En ce qui a trait aux professeur-es et aux coordonnateurs et coordonnatrices des deux institutions visitées, ils-elles doivent absolument posséder deux emplois pour parvenir à leurs besoins étant donné les conditions financières plutôt difficiles. En effet, ils-elles ont pour la plupart un travail durant la journée dans une entreprise et ils enseignent le soir aux écoles ci-haut mentionnées.

À Sao Paulo, une mégapole de 17 millions d’habitants (2 fois la ville de New York) nous avons vécu, à notre arrivée, un choc démographique. Nous avons eu la chance de sillonner plusieurs de ses 90 milles rues caractérisées par un trafic qu’on aurait du mal à imaginer sans y être allé.

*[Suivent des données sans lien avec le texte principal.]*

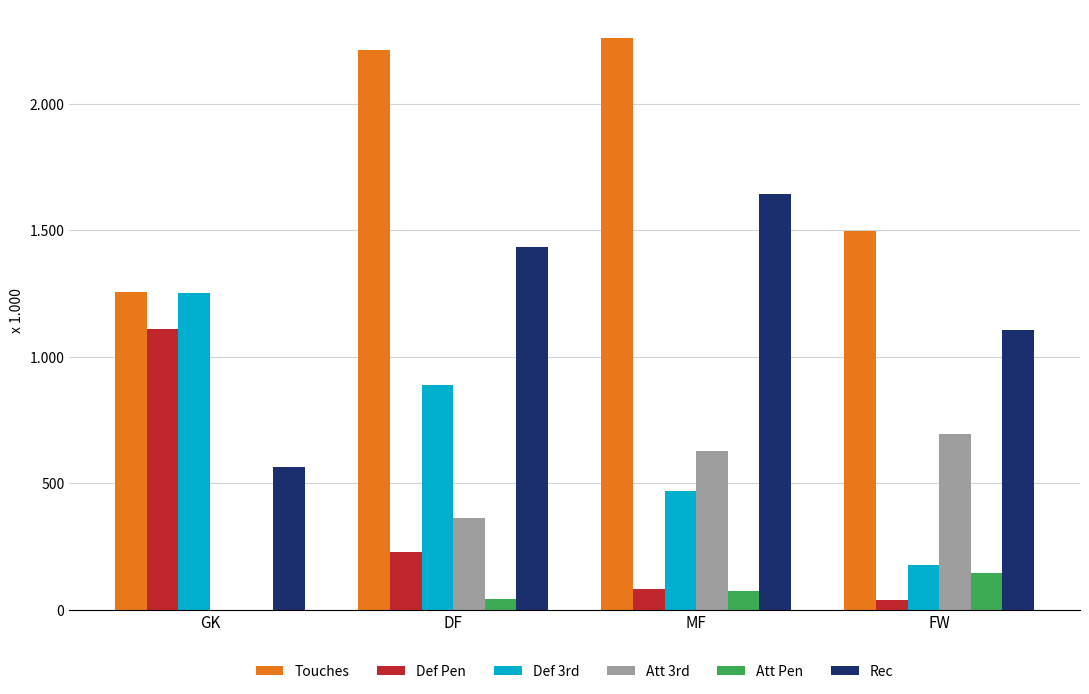

At which label does Att 3rd reach its peak?

FW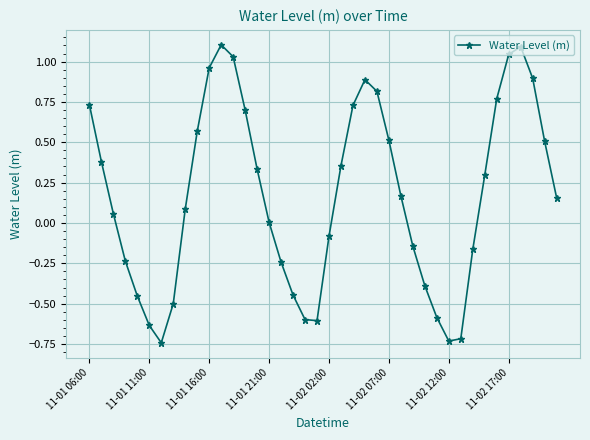

What is the maximum value shown in the chart?

1.1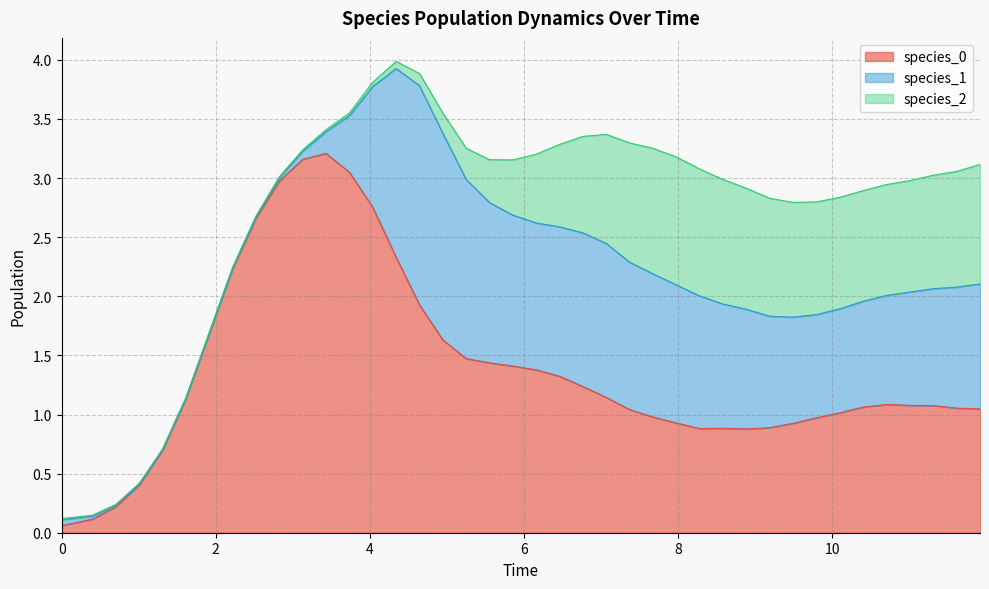

How many intersections are there between species_0 and species_1?

5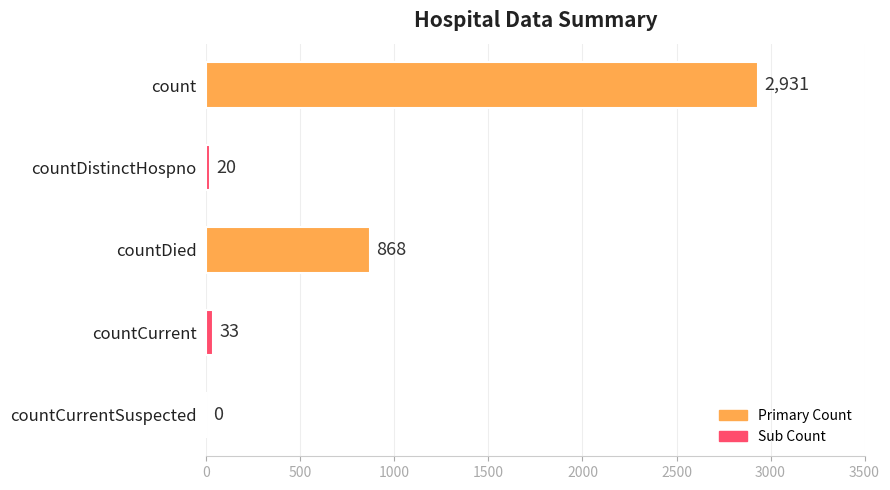

Is it true that the value at countCurrent is 33?

True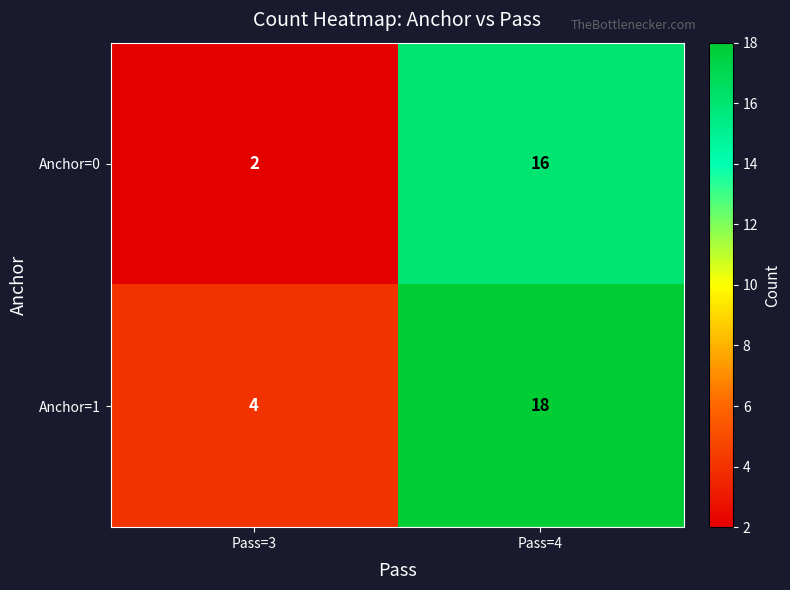

At Pass=3, list the series in order from smallest to largest.

Anchor=0, Anchor=1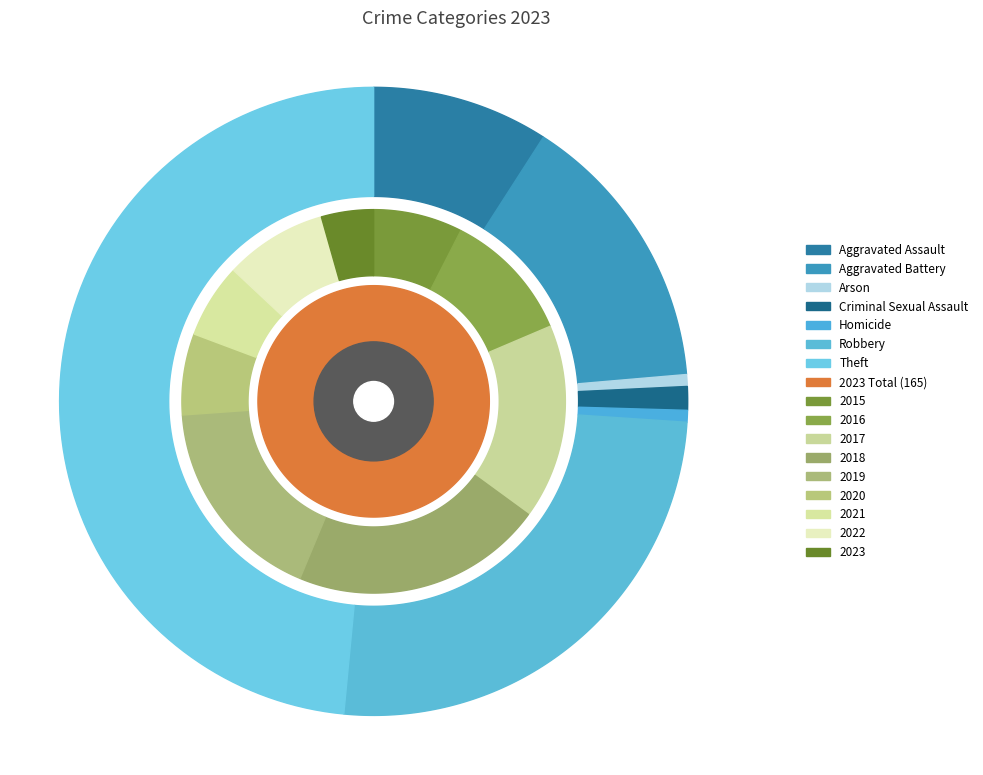

What is the ratio of the value at Aggravated Assault to the value at Robbery?

0.4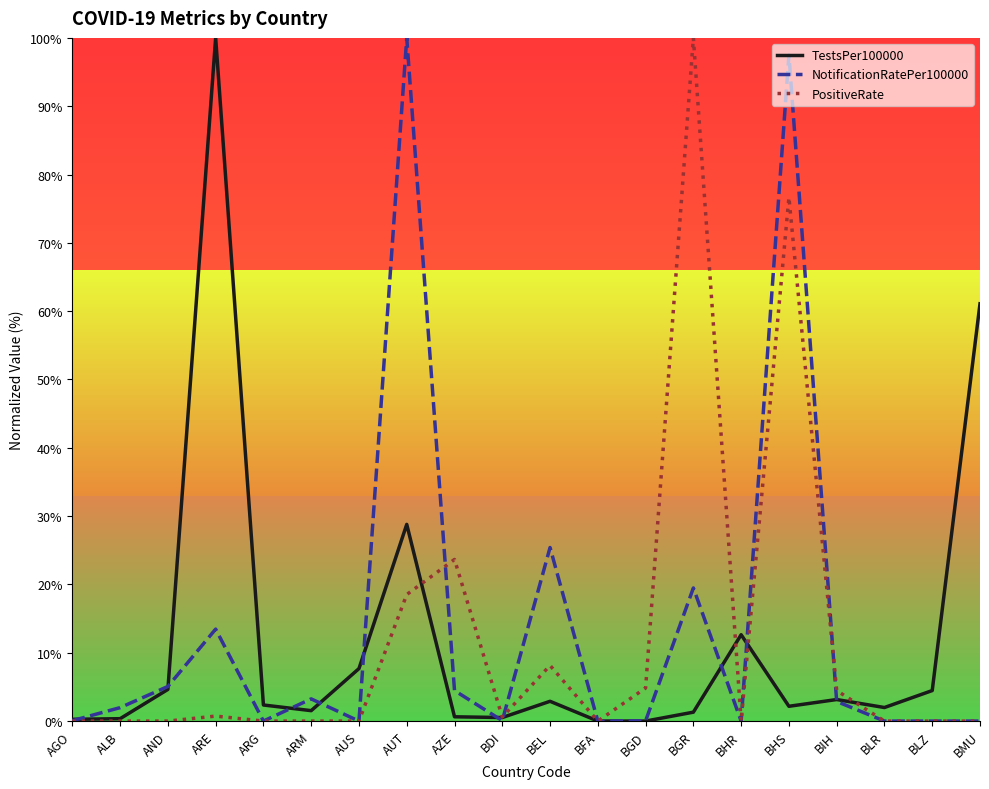

Is the value of TestsPer100000 at BMU greater than the value of NotificationRatePer100000 at ARG?

Yes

Nous avons aussi pu faire un tour de ville durant le week-end pour y voir tous les attraits que des touristes adeptes de culture désirent connaître. La feijoada (plat national du Brésil) a fait partie de nos dégustations, quel délice !!! Il s’agit d’un plat comprenant de la viande qui provient de diverses parties du porc accompagnée d’haricots noirs et de riz. C’est un plat que l’on sert habituellement le samedi midi étant donné sa consistance.

Tant qu’à être au Brésil, le moment était propice pour assister à un match de soccer. Nous avons pu voir une finale de l’état de Sao Paulo entre deux équipes professionnelles de l’endroit. Que d’ambiance dans ce stade, c’était incroyable !

Bref, ce fut deux semaines qui nous ont paru très courtes dans un pays qui possède un énorme potentiel tant du point de vue économique que socio-culturel.